Fantasy Football: Why Justin Herbert might be a steal in 2020

Justin Herbert, Dolphins, NFL Draft
Kirby Lee-USA TODAY Sports

Justin Herbert’s Fantasy Potential

In two full seasons as the starter at Oregon, Herbert had 61 touchdowns and 14 interceptions in 832 pass attempts (1.7 percent interception rate). It’s easy to say he has scatter shot accuracy, and he clearly wasn’t great in the intermediate area of the field. But his completion percentage went from 59.4 percent in 2018 to 66.8 percent last year, so in the right system he will be just fine.

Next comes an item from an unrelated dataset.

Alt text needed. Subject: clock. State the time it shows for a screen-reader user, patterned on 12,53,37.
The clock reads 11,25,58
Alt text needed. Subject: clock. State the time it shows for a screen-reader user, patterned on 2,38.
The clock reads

Sacks count against rushing yardage in college football, so rushing yardage for quarterbacks is tricky to analyze on strict terms. But Herbert is big (6-foot-6, 236 pounds) and mobile, so that enhances his fantasy upside and floor if/when he has to play.

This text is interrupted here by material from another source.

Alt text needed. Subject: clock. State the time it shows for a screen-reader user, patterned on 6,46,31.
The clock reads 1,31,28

Herbert is currently QB35 in Fantasy Pros’ rankings, and unless he wins the starting job for Week 1 he’ll start the season on the waiver wire in redraft leagues. In dynasty leagues, FF Calculator has him behind Joe Burrow and Tua Tagovailoa among quarterbacks.

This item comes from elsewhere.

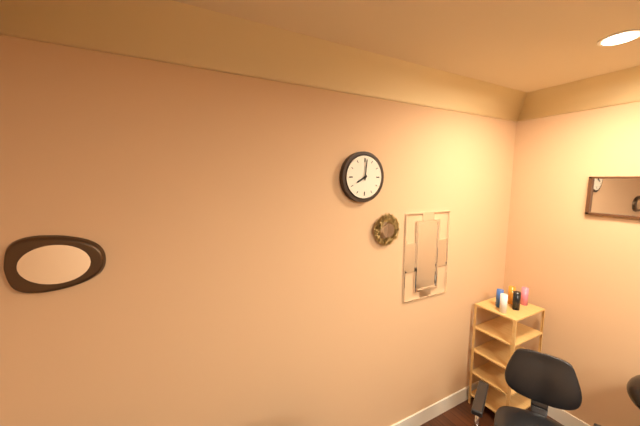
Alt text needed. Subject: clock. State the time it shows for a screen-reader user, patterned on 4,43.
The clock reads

Is There Any Comp For Herbert?

A comp I landed on for Herbert is Buffalo Bills quarterback Josh Allen. Let’s widen the comp to fantasy, and try to shape a possible outlook for Herbert as a rookie.

Allen played in 12 games and started 11 as a rookie in 2018, and he finished as QB21 in fantasy for the season. His first start game in Week 2, then he missed four games with an elbow injury. Let’s split his rookie season that way, somewhat halfway, with his fantasy rank over each span.

Week 2-6 (five starts) left injured in Week 6): QB27
Week 12-17 (six starts): QB1

Over the six starts to end his rookie season, Allen had at least 95 rushing yards four times (over 100 twice) with five scores on the ground. That masked seven interceptions over that span (multiple in a game three times) to yield that QB1 stretch. Then last year, in his first full season as the starter, Allen was QB6 in fantasy.

Assuming he keeps the starting job when/if he takes over from Taylor, Herbert will be some sort of fantasy asset as a rookie. In deep or two-quarterback leagues, there are worse ways to use a late draft pick or couple auction dollars to stash a high-upside quarterback.

If we’re being realistic, Herbert’s full breakout as a fantasy signal caller won’t come until at least 2021. But with all he’d have going for him upon taking over this year, it doesn’t take much to see him as a potential fantasy steal. And in the right context (league size, roster size), he can be picked up for nothing in redraft leagues with only upside in mind.